REQUIREMENT 1:
In the article about viewing "Stories," which social media platform first introduced the "Story" concept?
REQUIREMENT 2:
From the article about viewing "Stories," reproduce word for word the passage starting with "Why You Should" and going on through "that to yourself.".

Stop Looking at Who Views Your “Story”

Photo Credit: Viktor Hanacek

A “Story” is a photo or video uploaded by a user to be seen by their added friends for 24 hours on their specific social media channels. This concept was first introduced by the popular social media platform Snapchat and was quickly added to Instagram and Facebook as a feature in their app and website.

The concept of posting a “Story” is creative, innovative, and effective in social media. These photos and videos posted by their users invite others into their lives virtually whether they are seen by their best friends, colleagues, or acquaintances. It is also great for subtle advertising and an incredible marketing tactic. However, one aspect of the social media feature is that you can see everyone who has viewed your “Story.” Which is helpful for companies to see their demographic using social media analytics but for the general public it can be just another thing to fixate on.

Why You Should Stop Looking at Who Views Your “Story”

  • If you decide to keep an ex-significant other on your social media platform, you can prolong moving on if you keep searching through the list of who viewed your “Stories” to find them. Plus, if they don’t end up viewing your “Story” for the day it can cause you unnecessary grief. Don’t do that to yourself.
  • It can make you second guess a pure moment in your life that you thought was heartwarming, funny, or ridiculous.
  • You can make yourself go crazy by watching the number of views and users. An internal conversation like this may happen – “Why did 100 people watch my first “Story” but only 70 watch my second one? They have only been filmed five minutes apart! Why? WHY?”
  • If you unconsciously track who watches your “Stories”, you can create unneeded drama and chaos in your life. You may then start to suddenly question which users care more about you or which users are more invested in your life via social media.
  • You can lose focus on your surroundings and possibly lose real-life connections. For example, if you go on a brunch date with someone and you’re more excited about “Snapchating” your food than being with the company. You may be feeding your social media addiction instead.

Stored records
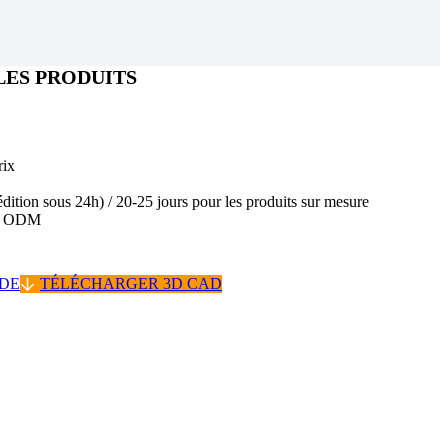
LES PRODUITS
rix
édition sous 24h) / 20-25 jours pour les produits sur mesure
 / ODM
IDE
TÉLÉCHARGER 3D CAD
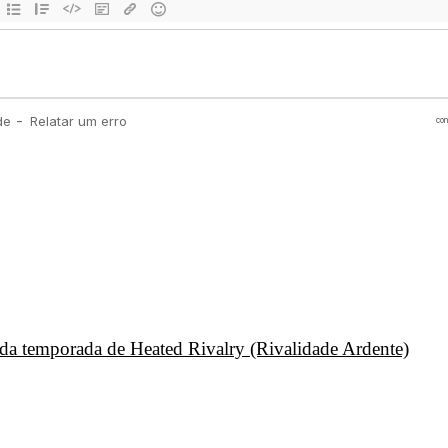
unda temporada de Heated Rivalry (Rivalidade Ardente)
* * *
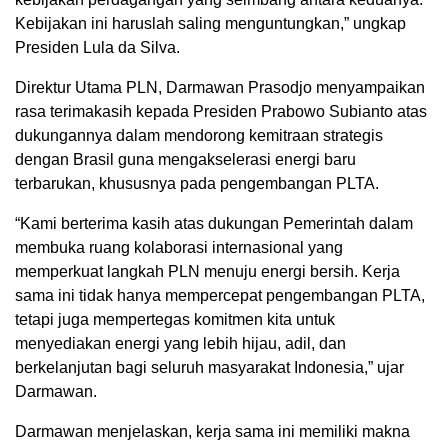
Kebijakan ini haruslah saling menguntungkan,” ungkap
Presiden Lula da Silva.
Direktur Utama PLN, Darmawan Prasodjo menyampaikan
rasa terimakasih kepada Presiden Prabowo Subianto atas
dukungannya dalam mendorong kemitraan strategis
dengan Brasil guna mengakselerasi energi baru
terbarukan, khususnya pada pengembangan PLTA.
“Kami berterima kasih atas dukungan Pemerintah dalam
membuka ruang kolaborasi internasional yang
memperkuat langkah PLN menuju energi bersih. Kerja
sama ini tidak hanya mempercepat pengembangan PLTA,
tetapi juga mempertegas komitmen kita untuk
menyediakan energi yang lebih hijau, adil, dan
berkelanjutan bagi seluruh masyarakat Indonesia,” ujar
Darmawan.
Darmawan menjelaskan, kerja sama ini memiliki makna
--
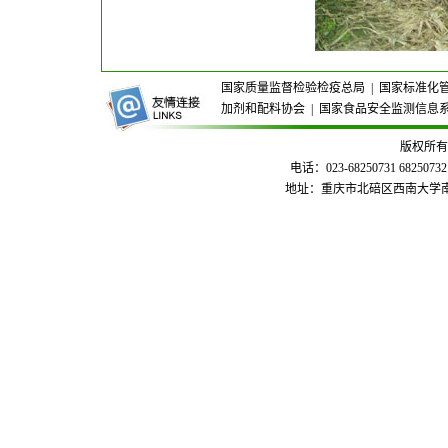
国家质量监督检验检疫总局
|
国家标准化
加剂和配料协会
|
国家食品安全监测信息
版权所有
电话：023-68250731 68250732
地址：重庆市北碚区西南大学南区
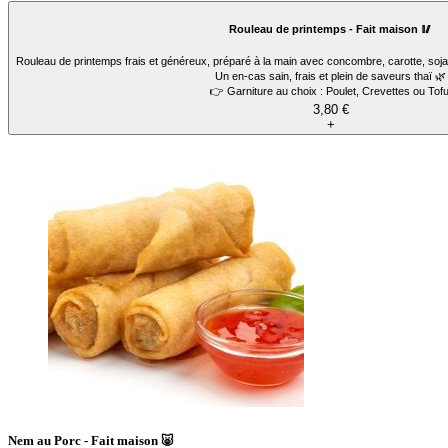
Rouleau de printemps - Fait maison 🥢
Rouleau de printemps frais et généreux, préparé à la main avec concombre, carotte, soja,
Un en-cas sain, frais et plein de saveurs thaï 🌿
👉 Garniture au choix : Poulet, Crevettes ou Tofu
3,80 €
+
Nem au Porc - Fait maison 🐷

REPLY 1:
Snapchat

REPLY 2:
Why You Should Stop Looking at Who Views Your “Story”

  • If you decide to keep an ex-significant other on your social media platform, you can prolong moving on if you keep searching through the list of who viewed your “Stories” to find them. Plus, if they don’t end up viewing your “Story” for the day it can cause you unnecessary grief. Don’t do that to yourself.